First Person: Second Wind

By Meg Hanna

I’m not a jock. So what am I doing racing down a bike trail?

We glide in on our bikes for our Wednesday ride. Helmets reflect the sun as we wait for the group of women to form. I’m dressed in a bright yellow windbreaker, my bottom half in bike pants. I stand astride my bicycle, tipping my head back to drink from a bottle of water.

I am not a jock. Those words echo in my head. They come from junior-high gym class, where there was a line between athlete and klutz, and I knew on which side I belonged.

My biking started slowly, with rides on the hybrid bicycles my husband and I bought ten years ago. Then I started biking with a friend. Each Friday, we’d take the Washington & Old Dominion Trail a few miles, rest on a bench, then return home.

One day, a group of female bicyclists sped past, their bodies leaning forward, their hands comfortable on the curves of their drop handlebars. The air seemed to shimmer around their sleek forms.

“Join us!” they called, yelling out their group’s Web address.

My friend joined first. By the next spring, she was moving easily on her new road bike while I pushed and panted, my nonbiking clothes flapping like pennants.

She urged me to join the group. I decided to give it a try.

Still riding my hybrid, I discovered two things. First, I could keep up—if not with the fastest, then with the kind souls who didn’t mind my pace. Second, these women weren’t like the seventh-graders who had made fun of my lack of coordination.

I biked farther than I ever had. On one ride, I pedaled by the bench I used to rest on. I told my friend, “It was like breaking the sound barrier.”

“You’re really strong,” my fellow bikers said, noting that my bicycle was heavier and slower than theirs. The idea of buying a new one began creeping into my head, but I wasn’t sure. Who was I to cross the line between jock and nonjock?
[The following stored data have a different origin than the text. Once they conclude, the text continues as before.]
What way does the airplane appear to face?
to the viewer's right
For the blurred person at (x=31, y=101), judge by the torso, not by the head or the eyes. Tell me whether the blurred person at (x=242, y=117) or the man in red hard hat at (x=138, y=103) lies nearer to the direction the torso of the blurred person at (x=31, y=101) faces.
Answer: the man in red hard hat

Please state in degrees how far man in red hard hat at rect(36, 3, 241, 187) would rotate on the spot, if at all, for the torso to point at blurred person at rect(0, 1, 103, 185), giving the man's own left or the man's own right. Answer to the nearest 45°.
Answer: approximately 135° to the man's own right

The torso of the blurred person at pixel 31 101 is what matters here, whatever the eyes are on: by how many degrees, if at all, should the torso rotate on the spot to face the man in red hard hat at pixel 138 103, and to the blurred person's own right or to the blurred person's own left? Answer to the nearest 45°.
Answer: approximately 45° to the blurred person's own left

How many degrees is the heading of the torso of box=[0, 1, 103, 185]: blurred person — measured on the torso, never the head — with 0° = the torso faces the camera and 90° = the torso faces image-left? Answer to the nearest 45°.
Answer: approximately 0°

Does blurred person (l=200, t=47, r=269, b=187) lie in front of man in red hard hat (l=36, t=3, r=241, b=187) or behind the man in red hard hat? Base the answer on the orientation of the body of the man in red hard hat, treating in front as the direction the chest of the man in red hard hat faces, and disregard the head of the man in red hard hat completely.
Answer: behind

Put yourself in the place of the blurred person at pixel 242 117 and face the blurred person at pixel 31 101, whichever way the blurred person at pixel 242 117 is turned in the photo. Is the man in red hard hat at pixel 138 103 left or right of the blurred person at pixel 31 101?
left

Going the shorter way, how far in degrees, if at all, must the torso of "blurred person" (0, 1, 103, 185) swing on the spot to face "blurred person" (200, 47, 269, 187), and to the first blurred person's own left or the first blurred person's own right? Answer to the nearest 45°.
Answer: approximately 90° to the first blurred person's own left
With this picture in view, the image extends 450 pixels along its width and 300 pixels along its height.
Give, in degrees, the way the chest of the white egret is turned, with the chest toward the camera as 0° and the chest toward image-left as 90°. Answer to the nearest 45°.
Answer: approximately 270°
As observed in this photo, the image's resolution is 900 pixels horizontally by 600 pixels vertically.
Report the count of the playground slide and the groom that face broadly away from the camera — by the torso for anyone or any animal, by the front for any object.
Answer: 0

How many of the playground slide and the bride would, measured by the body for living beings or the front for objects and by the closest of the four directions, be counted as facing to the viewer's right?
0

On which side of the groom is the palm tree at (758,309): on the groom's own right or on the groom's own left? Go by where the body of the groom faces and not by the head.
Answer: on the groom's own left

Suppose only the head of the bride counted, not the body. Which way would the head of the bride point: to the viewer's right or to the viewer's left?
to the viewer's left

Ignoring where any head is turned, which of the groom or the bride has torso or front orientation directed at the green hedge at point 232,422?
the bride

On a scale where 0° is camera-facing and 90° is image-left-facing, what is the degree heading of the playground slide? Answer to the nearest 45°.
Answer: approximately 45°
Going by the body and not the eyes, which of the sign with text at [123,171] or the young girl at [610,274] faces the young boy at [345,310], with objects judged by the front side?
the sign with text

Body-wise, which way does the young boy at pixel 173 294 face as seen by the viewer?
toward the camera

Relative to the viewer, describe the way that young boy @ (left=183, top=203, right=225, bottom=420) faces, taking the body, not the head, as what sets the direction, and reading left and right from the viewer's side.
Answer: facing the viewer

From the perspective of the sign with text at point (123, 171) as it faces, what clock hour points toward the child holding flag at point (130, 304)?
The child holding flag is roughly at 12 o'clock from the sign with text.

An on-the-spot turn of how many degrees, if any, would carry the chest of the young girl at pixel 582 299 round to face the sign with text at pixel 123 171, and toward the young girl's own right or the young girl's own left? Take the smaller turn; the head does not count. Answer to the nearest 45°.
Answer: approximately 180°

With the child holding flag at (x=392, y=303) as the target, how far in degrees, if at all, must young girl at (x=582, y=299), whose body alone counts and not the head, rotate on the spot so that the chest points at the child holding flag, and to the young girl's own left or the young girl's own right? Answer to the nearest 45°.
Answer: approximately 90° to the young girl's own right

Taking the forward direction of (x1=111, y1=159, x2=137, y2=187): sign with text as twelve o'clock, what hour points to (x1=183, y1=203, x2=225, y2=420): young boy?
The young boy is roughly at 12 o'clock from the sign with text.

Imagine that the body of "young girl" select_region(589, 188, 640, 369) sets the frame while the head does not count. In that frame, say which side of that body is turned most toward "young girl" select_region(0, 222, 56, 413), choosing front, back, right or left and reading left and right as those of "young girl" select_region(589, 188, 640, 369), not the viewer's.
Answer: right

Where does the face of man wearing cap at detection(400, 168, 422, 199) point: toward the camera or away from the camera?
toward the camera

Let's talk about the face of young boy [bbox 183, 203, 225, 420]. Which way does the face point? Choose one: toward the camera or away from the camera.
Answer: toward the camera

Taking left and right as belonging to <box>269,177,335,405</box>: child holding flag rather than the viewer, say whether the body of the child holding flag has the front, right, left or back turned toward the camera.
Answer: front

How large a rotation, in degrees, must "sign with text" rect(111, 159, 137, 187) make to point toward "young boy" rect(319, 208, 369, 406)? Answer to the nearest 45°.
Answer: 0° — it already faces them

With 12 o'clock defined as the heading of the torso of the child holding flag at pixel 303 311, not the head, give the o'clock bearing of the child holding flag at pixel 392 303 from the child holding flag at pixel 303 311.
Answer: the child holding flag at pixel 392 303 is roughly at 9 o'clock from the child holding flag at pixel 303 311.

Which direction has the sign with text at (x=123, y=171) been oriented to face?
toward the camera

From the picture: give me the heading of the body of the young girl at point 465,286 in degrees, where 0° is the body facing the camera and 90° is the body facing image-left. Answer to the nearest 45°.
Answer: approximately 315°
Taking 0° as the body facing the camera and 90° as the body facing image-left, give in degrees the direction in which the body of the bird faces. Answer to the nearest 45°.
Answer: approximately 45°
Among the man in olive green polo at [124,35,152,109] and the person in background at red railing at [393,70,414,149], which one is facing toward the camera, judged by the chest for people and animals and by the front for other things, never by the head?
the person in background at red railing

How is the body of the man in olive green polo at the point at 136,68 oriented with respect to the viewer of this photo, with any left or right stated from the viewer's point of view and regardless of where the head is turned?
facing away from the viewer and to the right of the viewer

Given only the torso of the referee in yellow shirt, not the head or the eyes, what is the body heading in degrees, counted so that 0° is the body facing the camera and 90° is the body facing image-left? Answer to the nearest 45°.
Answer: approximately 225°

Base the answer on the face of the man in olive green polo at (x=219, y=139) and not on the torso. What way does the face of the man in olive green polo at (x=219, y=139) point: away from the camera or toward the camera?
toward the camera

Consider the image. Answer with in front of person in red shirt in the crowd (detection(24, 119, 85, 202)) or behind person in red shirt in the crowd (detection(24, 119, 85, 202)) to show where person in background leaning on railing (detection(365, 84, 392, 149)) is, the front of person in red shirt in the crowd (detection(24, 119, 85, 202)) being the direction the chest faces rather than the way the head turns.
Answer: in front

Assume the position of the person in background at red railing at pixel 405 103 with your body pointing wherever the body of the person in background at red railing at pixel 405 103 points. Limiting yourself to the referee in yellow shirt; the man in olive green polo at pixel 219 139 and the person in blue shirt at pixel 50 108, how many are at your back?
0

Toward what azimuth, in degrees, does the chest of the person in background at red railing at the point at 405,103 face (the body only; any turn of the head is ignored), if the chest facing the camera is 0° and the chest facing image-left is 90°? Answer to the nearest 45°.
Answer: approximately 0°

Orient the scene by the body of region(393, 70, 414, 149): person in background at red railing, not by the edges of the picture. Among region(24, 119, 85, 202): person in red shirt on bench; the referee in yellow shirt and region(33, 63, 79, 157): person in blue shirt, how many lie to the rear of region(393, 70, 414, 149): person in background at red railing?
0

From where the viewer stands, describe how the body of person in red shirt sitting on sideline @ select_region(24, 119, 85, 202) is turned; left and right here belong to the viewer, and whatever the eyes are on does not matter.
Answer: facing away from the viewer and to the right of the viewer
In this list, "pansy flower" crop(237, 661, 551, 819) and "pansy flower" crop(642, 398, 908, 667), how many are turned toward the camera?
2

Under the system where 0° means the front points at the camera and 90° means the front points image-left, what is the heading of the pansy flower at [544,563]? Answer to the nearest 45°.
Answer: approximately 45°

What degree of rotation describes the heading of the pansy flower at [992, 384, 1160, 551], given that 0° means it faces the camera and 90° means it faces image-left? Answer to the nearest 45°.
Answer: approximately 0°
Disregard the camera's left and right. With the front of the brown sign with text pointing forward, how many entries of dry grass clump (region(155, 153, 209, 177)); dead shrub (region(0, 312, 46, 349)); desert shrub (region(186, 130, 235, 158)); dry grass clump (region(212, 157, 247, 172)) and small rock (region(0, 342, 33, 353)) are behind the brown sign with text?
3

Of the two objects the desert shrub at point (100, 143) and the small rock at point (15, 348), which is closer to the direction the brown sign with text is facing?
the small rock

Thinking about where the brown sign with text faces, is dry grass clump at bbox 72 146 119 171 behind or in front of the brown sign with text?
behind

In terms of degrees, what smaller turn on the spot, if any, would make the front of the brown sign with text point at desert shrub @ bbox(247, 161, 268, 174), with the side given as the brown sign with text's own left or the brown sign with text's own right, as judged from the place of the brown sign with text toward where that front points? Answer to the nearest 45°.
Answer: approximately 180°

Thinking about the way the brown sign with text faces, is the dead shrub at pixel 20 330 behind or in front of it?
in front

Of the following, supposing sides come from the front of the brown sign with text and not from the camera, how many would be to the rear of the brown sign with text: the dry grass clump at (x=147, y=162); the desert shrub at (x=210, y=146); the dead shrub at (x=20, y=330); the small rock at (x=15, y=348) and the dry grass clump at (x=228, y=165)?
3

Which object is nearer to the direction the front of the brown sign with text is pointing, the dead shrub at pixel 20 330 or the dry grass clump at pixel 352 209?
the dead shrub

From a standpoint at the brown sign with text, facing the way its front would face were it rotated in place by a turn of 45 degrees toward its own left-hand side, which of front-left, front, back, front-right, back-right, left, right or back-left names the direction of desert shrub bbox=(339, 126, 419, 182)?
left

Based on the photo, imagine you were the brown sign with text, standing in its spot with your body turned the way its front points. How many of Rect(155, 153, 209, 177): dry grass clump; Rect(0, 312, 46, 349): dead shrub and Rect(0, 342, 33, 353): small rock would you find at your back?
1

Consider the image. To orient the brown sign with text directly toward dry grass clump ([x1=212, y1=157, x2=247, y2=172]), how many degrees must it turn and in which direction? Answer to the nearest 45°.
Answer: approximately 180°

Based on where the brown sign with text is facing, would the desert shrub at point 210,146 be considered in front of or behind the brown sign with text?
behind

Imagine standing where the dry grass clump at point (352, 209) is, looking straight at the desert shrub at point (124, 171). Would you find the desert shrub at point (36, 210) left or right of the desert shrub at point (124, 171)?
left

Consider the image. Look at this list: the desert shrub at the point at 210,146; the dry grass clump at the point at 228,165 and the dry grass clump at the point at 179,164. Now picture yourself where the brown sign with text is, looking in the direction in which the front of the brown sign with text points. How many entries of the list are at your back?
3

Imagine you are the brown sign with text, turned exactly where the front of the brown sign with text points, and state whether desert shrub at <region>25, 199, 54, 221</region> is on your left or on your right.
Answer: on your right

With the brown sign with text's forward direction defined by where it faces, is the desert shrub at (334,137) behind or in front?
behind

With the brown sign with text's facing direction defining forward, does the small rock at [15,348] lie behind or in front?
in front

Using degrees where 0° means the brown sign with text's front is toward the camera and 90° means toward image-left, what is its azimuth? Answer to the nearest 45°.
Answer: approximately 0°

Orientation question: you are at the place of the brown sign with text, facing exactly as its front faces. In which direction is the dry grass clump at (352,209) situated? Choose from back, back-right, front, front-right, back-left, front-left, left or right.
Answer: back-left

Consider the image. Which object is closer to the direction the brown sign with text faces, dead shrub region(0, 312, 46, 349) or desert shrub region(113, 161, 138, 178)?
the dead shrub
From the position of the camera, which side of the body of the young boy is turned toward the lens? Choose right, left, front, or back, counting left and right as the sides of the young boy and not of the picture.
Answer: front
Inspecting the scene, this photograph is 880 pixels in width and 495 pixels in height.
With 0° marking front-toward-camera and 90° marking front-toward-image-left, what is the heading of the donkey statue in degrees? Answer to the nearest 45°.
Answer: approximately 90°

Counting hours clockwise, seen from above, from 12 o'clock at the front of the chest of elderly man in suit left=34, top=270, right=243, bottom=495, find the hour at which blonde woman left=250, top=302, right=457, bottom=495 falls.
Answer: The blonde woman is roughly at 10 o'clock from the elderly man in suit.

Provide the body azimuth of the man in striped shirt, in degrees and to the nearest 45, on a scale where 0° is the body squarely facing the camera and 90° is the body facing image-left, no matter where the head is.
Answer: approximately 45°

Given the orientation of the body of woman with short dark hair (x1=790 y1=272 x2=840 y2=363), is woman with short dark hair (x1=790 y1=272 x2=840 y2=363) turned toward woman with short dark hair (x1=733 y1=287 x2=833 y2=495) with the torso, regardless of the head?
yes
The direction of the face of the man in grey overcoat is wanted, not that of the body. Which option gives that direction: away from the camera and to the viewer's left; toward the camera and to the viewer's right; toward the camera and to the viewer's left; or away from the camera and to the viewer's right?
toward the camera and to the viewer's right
I stepped timidly into a store. Road bikes were lined up like a still life of racehorses.

The salesman fit one to my frame. “This kind of bicycle is more athletic,” he said. I perched on the seat and tried out the word “athletic” in my head. As I pedaled out for a test ride, price tag dangling from the handlebars, I pretended that these narrow tires belonged to me.

Should I get the bike? Would I ride it enough? “Oh, buy it,” my husband said.

Now I join these women with their sleek bicycles and clothes, and I have a bicycle and clothes to match.

My bike seems to like going up hills, and as I pedal along with my friends, no one would know about my not-a-jock feelings. Junior-high insecurities are hard to shake.

One day, the group zips along a hilly part of the path, calling out to walkers and joggers: “On your left!” I feel comfortable—braking, shifting gears, enjoying the feeling of strength in my legs.

I find myself in front when a longtime biker comes up beside me and says, “You’re setting quite the pace.”

For a moment, I indulge in a fantasy: Wasn’t that one of my junior-high classmates gaping at me as I zoomed by?